| EXERCISE GOAL |
Lay out the text lines from all the records below as a Markdown table with two columns, Row and Text. Number each line in Row, put its words in Text, leave out blank lines, and omit the pictures.

| DATA TO USE |

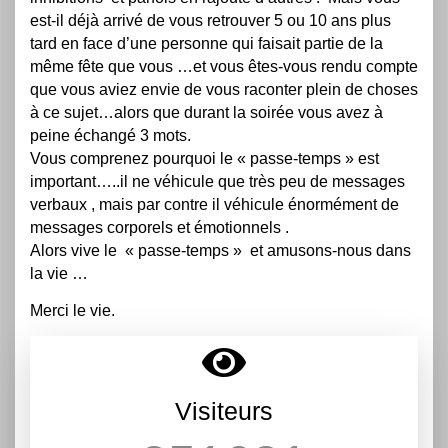
est-il déjà arrivé de vous retrouver 5 ou 10 ans plus
tard en face d’une personne qui faisait partie de la
même fête que vous …et vous êtes-vous rendu compte
que vous aviez envie de vous raconter plein de choses
à ce sujet…alors que durant la soirée vous avez à
peine échangé 3 mots.
Vous comprenez pourquoi le « passe-temps » est
important…..il ne véhicule que très peu de messages
verbaux , mais par contre il véhicule énormément de
messages corporels et émotionnels .
Alors vive le « passe-temps » et amusons-nous dans
la vie …
Merci le vie.
Visiteurs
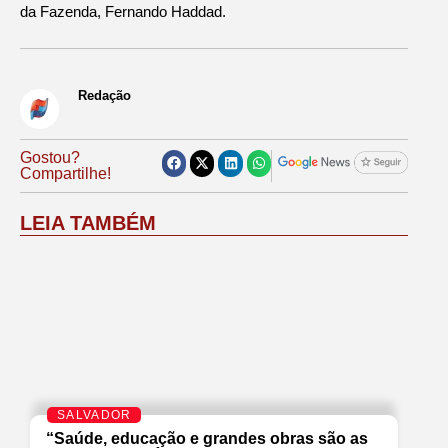
da Fazenda, Fernando Haddad.
Redação
Gostou?
Compartilhe!
LEIA TAMBÉM
SALVADOR
“Saúde, educação e grandes obras são as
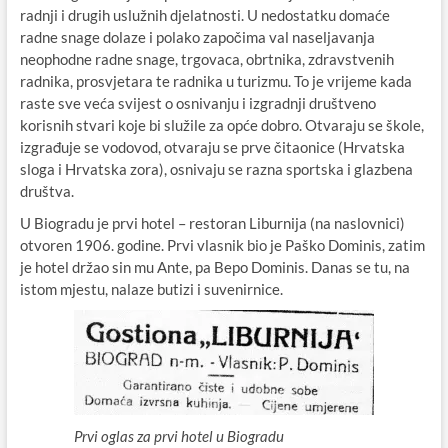
radnji i drugih uslužnih djelatnosti. U nedostatku domaće
radne snage dolaze i polako započima val naseljavanja
neophodne radne snage, trgovaca, obrtnika, zdravstvenih
radnika, prosvjetara te radnika u turizmu. To je vrijeme kada
raste sve veća svijest o osnivanju i izgradnji društveno
korisnih stvari koje bi služile za opće dobro. Otvaraju se škole,
izgrađuje se vodovod, otvaraju se prve čitaonice (Hrvatska
sloga i Hrvatska zora), osnivaju se razna sportska i glazbena
društva.
U Biogradu je prvi hotel – restoran Liburnija (na naslovnici)
otvoren 1906. godine. Prvi vlasnik bio je Paško Dominis, zatim
je hotel držao sin mu Ante, pa Bepo Dominis. Danas se tu, na
istom mjestu, nalaze butizi i suvenirnice.
Prvi oglas za prvi hotel u Biogradu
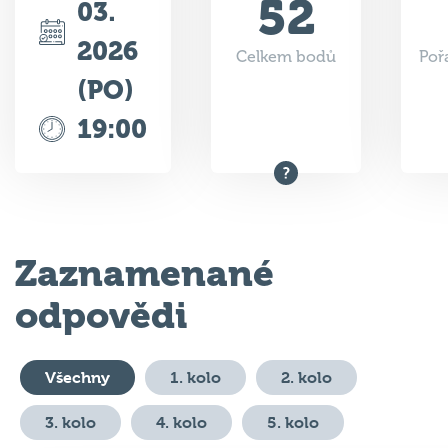
52
03.
2026
Celkem bodů
Poř
(PO)
19:00
Zaznamenané
odpovědi
Všechny
1. kolo
2. kolo
3. kolo
4. kolo
5. kolo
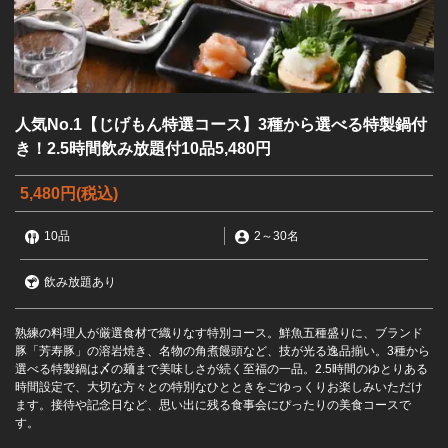
人気No.1【じげもん特選コース】3種から選べる特製鍋付
き！2.5時間飲み放題付10品5,480円
5,480円
(税込)
10品
2
～
30名
飲み放題あり
熟練の料理人が厳選食材で織りなす特別コース。鮮魚五種盛りに、ブランド
豚「芳寿豚」の溶岩焼き、名物の角煮饅頭など、技が光る逸品揃い。3種から
選べる特製鍋は〆の麺まで美味しさが続く至福の一品。2.5時間のゆとりある
時間設定で、大切な方々との特別なひとときをごゆっくりお楽しみいただけ
ます。接待や記念日など、思い出に残る食事会にぴったりの美食コースで
す。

| EXERCISE RESPONSE |
| Row | Text |
|---|---|
| 1 | est-il déjà arrivé de vous retrouver 5 ou 10 ans plus |
| 2 | tard en face d’une personne qui faisait partie de la |
| 3 | même fête que vous …et vous êtes-vous rendu compte |
| 4 | que vous aviez envie de vous raconter plein de choses |
| 5 | à ce sujet…alors que durant la soirée vous avez à |
| 6 | peine échangé 3 mots. |
| 7 | Vous comprenez pourquoi le « passe-temps » est |
| 8 | important…..il ne véhicule que très peu de messages |
| 9 | verbaux , mais par contre il véhicule énormément de |
| 10 | messages corporels et émotionnels . |
| 11 | Alors vive le « passe-temps » et amusons-nous dans |
| 12 | la vie … |
| 13 | Merci le vie. |
| 14 | Visiteurs |
| 15 | da Fazenda, Fernando Haddad. |
| 16 | Redação |
| 17 | Gostou? |
| 18 | Compartilhe! |
| 19 | LEIA TAMBÉM |
| 20 | SALVADOR |
| 21 | “Saúde, educação e grandes obras são as |
| 22 | radnji i drugih uslužnih djelatnosti. U nedostatku domaće |
| 23 | radne snage dolaze i polako započima val naseljavanja |
| 24 | neophodne radne snage, trgovaca, obrtnika, zdravstvenih |
| 25 | radnika, prosvjetara te radnika u turizmu. To je vrijeme kada |
| 26 | raste sve veća svijest o osnivanju i izgradnji društveno |
| 27 | korisnih stvari koje bi služile za opće dobro. Otvaraju se škole, |
| 28 | izgrađuje se vodovod, otvaraju se prve čitaonice (Hrvatska |
| 29 | sloga i Hrvatska zora), osnivaju se razna sportska i glazbena |
| 30 | društva. |
| 31 | U Biogradu je prvi hotel – restoran Liburnija (na naslovnici) |
| 32 | otvoren 1906. godine. Prvi vlasnik bio je Paško Dominis, zatim |
| 33 | je hotel držao sin mu Ante, pa Bepo Dominis. Danas se tu, na |
| 34 | istom mjestu, nalaze butizi i suvenirnice. |
| 35 | Prvi oglas za prvi hotel u Biogradu |
| 36 | 52 |
| 37 | 03. |
| 38 | 2026 |
| 39 | Celkem bodů |
| 40 | Poř |
| 41 | (PO) |
| 42 | 19:00 |
| 43 | Zaznamenané |
| 44 | odpovědi |
| 45 | Všechny |
| 46 | 1. kolo |
| 47 | 2. kolo |
| 48 | 3. kolo |
| 49 | 4. kolo |
| 50 | 5. kolo |
| 51 | 人気No.1【じげもん特選コース】3種から選べる特製鍋付 |
| 52 | き！2.5時間飲み放題付10品5,480円 |
| 53 | 5,480円 |
| 54 | (税込) |
| 55 | 10品 |
| 56 | 2 |
| 57 | ～ |
| 58 | 30名 |
| 59 | 飲み放題あり |
| 60 | 熟練の料理人が厳選食材で織りなす特別コース。鮮魚五種盛りに、ブランド |
| 61 | 豚「芳寿豚」の溶岩焼き、名物の角煮饅頭など、技が光る逸品揃い。3種から |
| 62 | 選べる特製鍋は〆の麺まで美味しさが続く至福の一品。2.5時間のゆとりある |
| 63 | 時間設定で、大切な方々との特別なひとときをごゆっくりお楽しみいただけ |
| 64 | ます。接待や記念日など、思い出に残る食事会にぴったりの美食コースで |
| 65 | す。 |